Input records =>

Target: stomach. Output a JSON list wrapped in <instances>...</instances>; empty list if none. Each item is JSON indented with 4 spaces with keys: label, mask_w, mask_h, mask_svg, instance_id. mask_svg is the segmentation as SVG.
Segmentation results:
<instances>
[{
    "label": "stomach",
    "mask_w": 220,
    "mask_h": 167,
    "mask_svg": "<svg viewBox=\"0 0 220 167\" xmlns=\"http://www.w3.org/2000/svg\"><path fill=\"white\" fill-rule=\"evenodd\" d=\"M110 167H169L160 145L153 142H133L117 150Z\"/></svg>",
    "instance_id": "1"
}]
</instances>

What is needed => Reproduce the data above with "JSON list" changed to "JSON array" and every other part kept as it is.

Expected answer =>
Target: stomach. Output a JSON array wrapped in <instances>...</instances>; empty list if none. Each item is JSON indented with 4 spaces with keys: label, mask_w, mask_h, mask_svg, instance_id. mask_svg is the segmentation as SVG.
Segmentation results:
<instances>
[{
    "label": "stomach",
    "mask_w": 220,
    "mask_h": 167,
    "mask_svg": "<svg viewBox=\"0 0 220 167\" xmlns=\"http://www.w3.org/2000/svg\"><path fill=\"white\" fill-rule=\"evenodd\" d=\"M110 167H169L160 145L153 142H133L117 150Z\"/></svg>",
    "instance_id": "1"
}]
</instances>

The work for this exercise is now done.